Missing Joseph
- First US edition
- Author: Elizabeth George
- Series: Inspector Lynley
- Genre: Crime novel
- Publisher: Bantam Books
- Publication date: 1992
- Publication place: United States
- Media type: Print (hardcover, paperback)
- ISBN: 9780553566048 (first)
- Preceded by: For the Sake of Elena
- Followed by: Playing for the Ashes

= Missing Joseph =

1992 novel by Elizabeth George

Missing Joseph is a 1993 crime novel by Elizabeth George, the sixth featuring Inspector Lynley, first published by Bantam Books.

Deborah and Simon St James take a winter break to Lancashire to ease their troubled marriage, but when the vicar seems to die of accidental poisoning, following a meal with the herbalist, Simon expresses doubts over the efficiency of the investigation, and Inspector Lynley is called in to investigate.

== Plot ==
In Missing Joseph, Lynley's friend Simon Allcourt St. James and his wife Deborah are on holiday in the village of Winslough, hoping to find solace from the miscarriages that have put their marriage under severe stress.
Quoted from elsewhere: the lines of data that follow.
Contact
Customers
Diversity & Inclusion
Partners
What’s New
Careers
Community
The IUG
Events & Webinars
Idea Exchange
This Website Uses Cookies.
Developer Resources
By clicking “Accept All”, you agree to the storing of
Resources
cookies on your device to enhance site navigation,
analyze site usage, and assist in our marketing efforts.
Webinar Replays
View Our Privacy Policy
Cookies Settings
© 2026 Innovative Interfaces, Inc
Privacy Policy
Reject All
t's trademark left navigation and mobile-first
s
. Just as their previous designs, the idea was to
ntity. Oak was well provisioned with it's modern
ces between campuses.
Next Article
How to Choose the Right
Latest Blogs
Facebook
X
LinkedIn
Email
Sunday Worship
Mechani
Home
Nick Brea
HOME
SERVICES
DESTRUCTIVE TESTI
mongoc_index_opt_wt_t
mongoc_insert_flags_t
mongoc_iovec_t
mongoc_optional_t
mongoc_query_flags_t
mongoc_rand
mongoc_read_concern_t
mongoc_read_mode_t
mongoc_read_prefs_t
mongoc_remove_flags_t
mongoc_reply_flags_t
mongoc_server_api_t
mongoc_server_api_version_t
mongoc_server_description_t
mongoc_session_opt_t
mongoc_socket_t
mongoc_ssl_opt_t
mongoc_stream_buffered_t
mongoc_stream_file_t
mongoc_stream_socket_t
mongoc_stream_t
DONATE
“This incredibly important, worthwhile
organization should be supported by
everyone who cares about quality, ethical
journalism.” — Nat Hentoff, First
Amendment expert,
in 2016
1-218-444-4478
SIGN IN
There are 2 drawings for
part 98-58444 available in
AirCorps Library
However, they arrive to find that the vicar, Robin Sage, with whom Deborah has dealt in the past, is dead, from what seems to be accidental poisoning.
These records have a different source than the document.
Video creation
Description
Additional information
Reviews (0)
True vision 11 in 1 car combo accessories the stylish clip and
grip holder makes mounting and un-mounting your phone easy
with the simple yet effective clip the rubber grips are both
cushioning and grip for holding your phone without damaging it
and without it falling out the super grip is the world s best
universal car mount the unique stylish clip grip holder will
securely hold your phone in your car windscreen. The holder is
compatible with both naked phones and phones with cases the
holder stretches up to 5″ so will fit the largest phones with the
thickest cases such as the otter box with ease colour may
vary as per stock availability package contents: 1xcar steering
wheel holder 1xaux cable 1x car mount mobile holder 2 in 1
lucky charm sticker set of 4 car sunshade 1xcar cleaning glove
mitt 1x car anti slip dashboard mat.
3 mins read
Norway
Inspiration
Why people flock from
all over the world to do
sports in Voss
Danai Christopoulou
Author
The investigation by local constable Colin Shepherd has ruled the poisoning accidental: Sage's dinner host, local herbalist Juliet Spence, having mistaken water hemlock for wild parsnip. However, as Shepherd is Juliet's lover, this seems suspicious to Simon, who calls in Lynley of New Scotland Yard to reopen the case. Lynley discovers buried secrets and past scandals in the Lancashire village, including the fact that the victim had an infant son who died of SIDS and a wife who apparently took her own life. As it becomes increasingly clear that the poisoning of Robin Sage was not an accident, the narrative looks at the tortuous nature of human relationships, and the lengths to which a mother will go for the sake of her child.

== Reception ==
The book received mediocre reviews, with critics commenting adversely on the wordiness of the dialogue, and the fact that Lynley and Havers take a lesser role than expected in the plot. Kirkus Reviews criticizes the "polarized characters too often engaged in lengthy, numbing speechifying", although Publishers Weekly calls it "a...deftly plotted, highly atmospheric novel."